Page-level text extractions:
- - - -

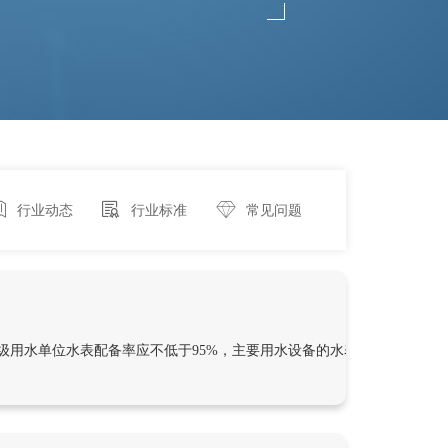
行业动态
行业标准
常见问题
用水单位水表配备率应不低于95%，主要用水设备的水表配备率应不低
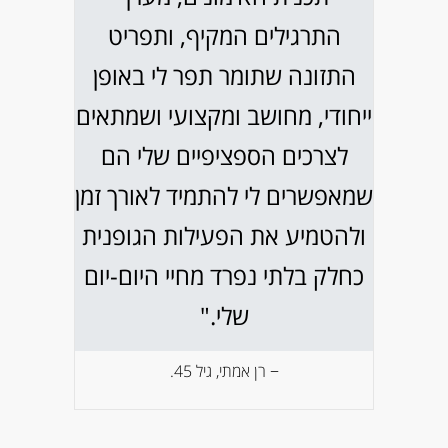
התרגילים המקיף, ותפריט
התזונה שתומר תפר לי באופן
ייחודי, מחושב ומקצועי ושמתאים
לצרכים הספציפיים שלי הם
שמאפשרים לי להתמיד לאורך זמן
ולהטמיע את הפעילות הגופנית
כחלק בלתי נפרד מחיי היום-יום
שלי."
− רן אמתי, גיל 45.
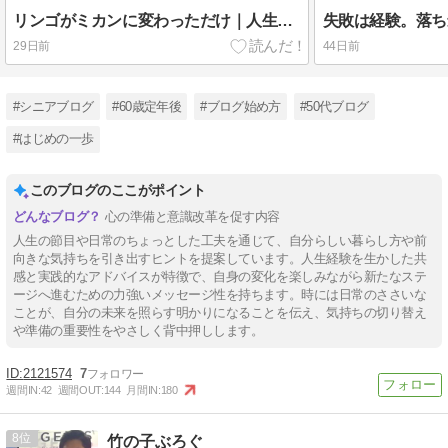
リンゴがミカンに変わっただけ｜人生は、同じテーマを形を変えて運んでくる
29日前
44日前
#シニアブログ
#60歳定年後
#ブログ始め方
#50代ブログ
#はじめの一歩
このブログのここがポイント
心の準備と意識改革を促す内容
人生の節目や日常のちょっとした工夫を通じて、自分らしい暮らし方や前
向きな気持ちを引き出すヒントを提案しています。人生経験を生かした共
感と実践的なアドバイスが特徴で、自身の変化を楽しみながら新たなステ
ージへ進むための力強いメッセージ性を持ちます。時には⽇常のささいな
ことが、自分の未来を照らす明かりになることを伝え、気持ちの切り替え
や準備の重要性をやさしく背中押しします。
2121574
7
週間IN:
42
週間OUT:
144
月間IN:
180
8
竹の子ぶろぐ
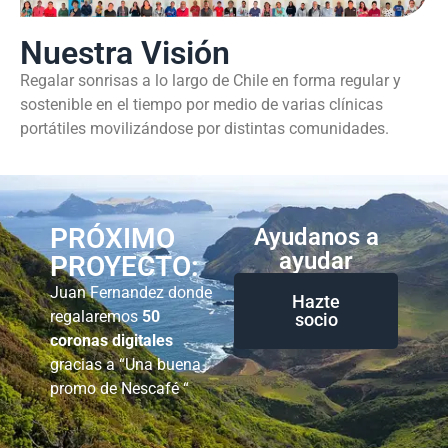
Nuestra Visión
Regalar sonrisas a lo largo de Chile en forma regular y
sostenible en el tiempo por medio de varias clínicas
portátiles movilizándose por distintas comunidades.
PRÓXIMO
Ayudanos a
ayudar
PROYECTO:
Juan Fernandez donde
Hazte
regalaremos
50
socio
coronas digitales
gracias a “Una buena
promo de Nescafé “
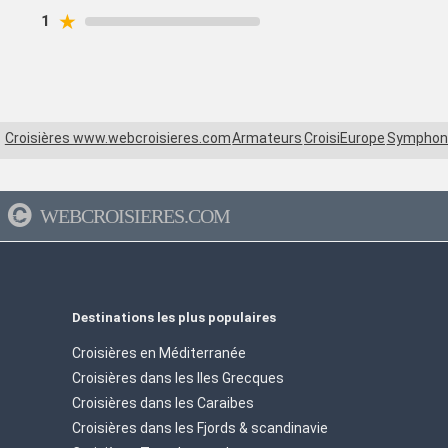
★
1
Croisières www.webcroisieres.com
Armateurs
CroisiEurope
Symphon
WEBCROISIERES.COM
Destinations les plus populaires
Croisières en Méditerranée
Croisières dans les Iles Grecques
Croisières dans les Caraibes
Croisières dans les Fjords & scandinavie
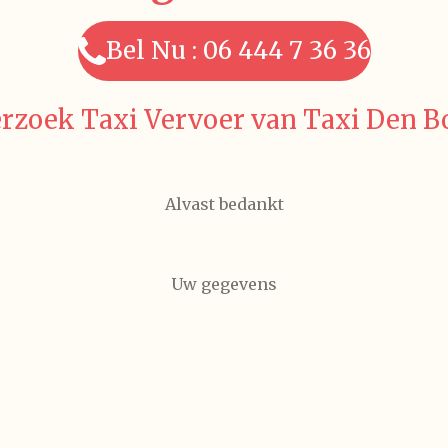
Bel Nu : 06 444 7 36 36
rzoek Taxi Vervoer van Taxi Den B
Alvast bedankt
Uw gegevens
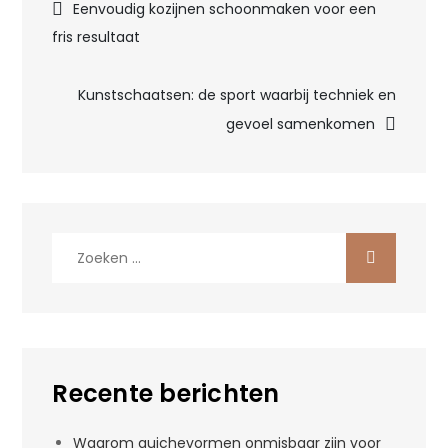
Bericht
Eenvoudig kozijnen schoonmaken voor een
fris resultaat
navigatie
Kunstschaatsen: de sport waarbij techniek en
gevoel samenkomen
Zoek
naar:
Recente berichten
Waarom quichevormen onmisbaar zijn voor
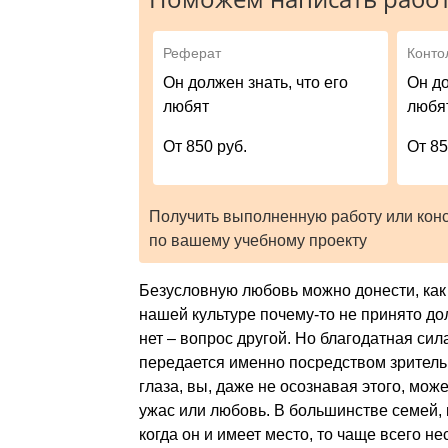
Реферат
Конто
Он должен знать, что его
Он до
любят
любя
От 850 руб.
От 85
Получить выполненную работу или кон
по вашему учебному проекту
Безусловную любовь можно донести, как 
нашей культуре почему-то не принято дол
нет – вопрос другой. Но благодатная сил
передается именно посредством зрительно
глаза, вы, даже не осознавая этого, може
ужас или любовь. В большинстве семей, 
когда он и имеет место, то чаще всего н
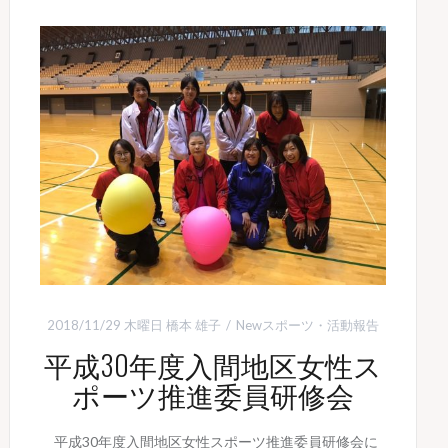
2018/11/29 木曜日
橋本 雄子
Newスポーツ
・
活動報告
平成30年度入間地区女性ス
ポーツ推進委員研修会
平成30年度入間地区女性スポーツ推進委員研修会に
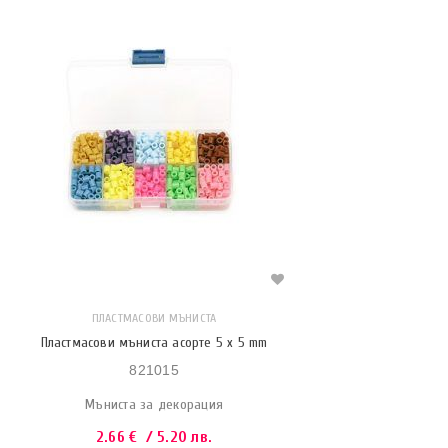
ПЛАСТМАСОВИ МЪНИСТА
Пластмасови мъниста асорте 5 x 5 mm
821015
Мъниста за декорация
2.66
€
/ 5.20 лв.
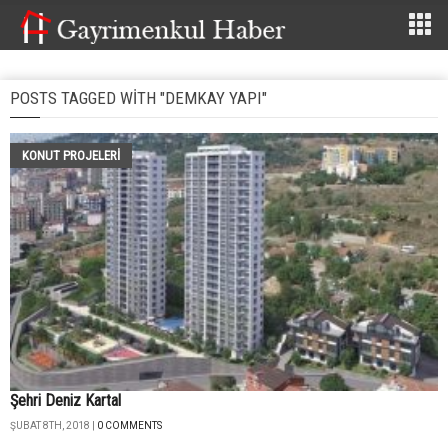
POSTS TAGGED WITH "DEMKAY YAPI"
KONUT PROJELERI
Şehri Deniz Kartal
ŞUBAT 8TH, 2018 |
0 COMMENTS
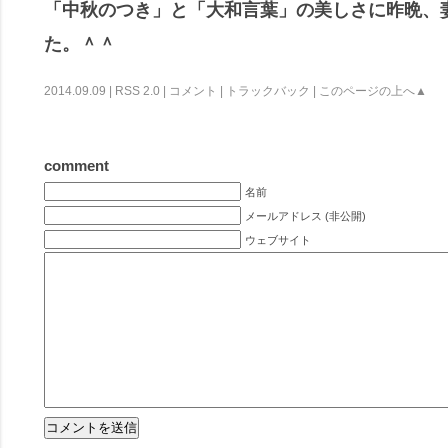
「中秋のつき」と「大和言葉」の美しさに昨晩、
た。＾＾
2014.09.09 |
RSS 2.0
|
コメント
|
トラックバック
|
このページの上へ▲
comment
名前
メールアドレス (非公開)
ウェブサイト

- - - -

DIRECTIVE: Please print the records above word for word, leaving every image out.

SOLUTION:
行业动态
行业标准
常见问题
用水单位水表配备率应不低于95%，主要用水设备的水表配备率应不低
התרגילים המקיף, ותפריט
התזונה שתומר תפר לי באופן
ייחודי, מחושב ומקצועי ושמתאים
לצרכים הספציפיים שלי הם
שמאפשרים לי להתמיד לאורך זמן
ולהטמיע את הפעילות הגופנית
כחלק בלתי נפרד מחיי היום-יום
שלי."
− רן אמתי, גיל 45.
リンゴがミカンに変わっただけ｜人生は、同じテーマを形を変えて運んでくる
29日前
44日前
#シニアブログ
#60歳定年後
#ブログ始め方
#50代ブログ
#はじめの一歩
このブログのここがポイント
心の準備と意識改革を促す内容
人生の節目や日常のちょっとした工夫を通じて、自分らしい暮らし方や前
向きな気持ちを引き出すヒントを提案しています。人生経験を生かした共
感と実践的なアドバイスが特徴で、自身の変化を楽しみながら新たなステ
ージへ進むための力強いメッセージ性を持ちます。時には⽇常のささいな
ことが、自分の未来を照らす明かりになることを伝え、気持ちの切り替え
や準備の重要性をやさしく背中押しします。
2121574
7
週間IN:
42
週間OUT:
144
月間IN:
180
8
竹の子ぶろぐ
Nuestra Visión
Regalar sonrisas a lo largo de Chile en forma regular y
sostenible en el tiempo por medio de varias clínicas
portátiles movilizándose por distintas comunidades.
PRÓXIMO
Ayudanos a
ayudar
PROYECTO:
Juan Fernandez donde
Hazte
regalaremos
50
socio
coronas digitales
gracias a “Una buena
promo de Nescafé “
★
1
Croisières www.webcroisieres.com
Armateurs
CroisiEurope
Symphon
WEBCROISIERES.COM
Destinations les plus populaires
Croisières en Méditerranée
Croisières dans les Iles Grecques
Croisières dans les Caraibes
Croisières dans les Fjords & scandinavie
Bel Nu : 06 444 7 36 36
rzoek Taxi Vervoer van Taxi Den B
Alvast bedankt
Uw gegevens
Bericht
Eenvoudig kozijnen schoonmaken voor een
fris resultaat
navigatie
Kunstschaatsen: de sport waarbij techniek en
gevoel samenkomen
Zoek
naar:
Recente berichten
Waarom quichevormen onmisbaar zijn voor
Реферат
Конто
Он должен знать, что его
Он до
любят
любя
От 850 руб.
От 85
Получить выполненную работу или кон
по вашему учебному проекту
Безусловную любовь можно донести, как 
нашей культуре почему-то не принято дол
нет – вопрос другой. Но благодатная сил
передается именно посредством зрительно
глаза, вы, даже не осознавая этого, може
ужас или любовь. В большинстве семей, 
когда он и имеет место, то чаще всего н
2018/11/29 木曜日
橋本 雄子
Newスポーツ
・
活動報告
平成30年度入間地区女性ス
ポーツ推進委員研修会
平成30年度入間地区女性スポーツ推進委員研修会に
ПЛАСТМАСОВИ МЪНИСТА
Пластмасови мъниста асорте 5 x 5 mm
821015
Мъниста за декорация
2.66
€
/ 5.20 лв.
POSTS TAGGED WITH "DEMKAY YAPI"
KONUT PROJELERI
Şehri Deniz Kartal
ŞUBAT 8TH, 2018 |
0 COMMENTS
「中秋のつき」と「大和言葉」の美しさに昨晩、
た。＾＾
2014.09.09 |
RSS 2.0
|
コメント
|
トラックバック
|
このページの上へ▲
comment
名前
メールアドレス (非公開)
ウェブサイト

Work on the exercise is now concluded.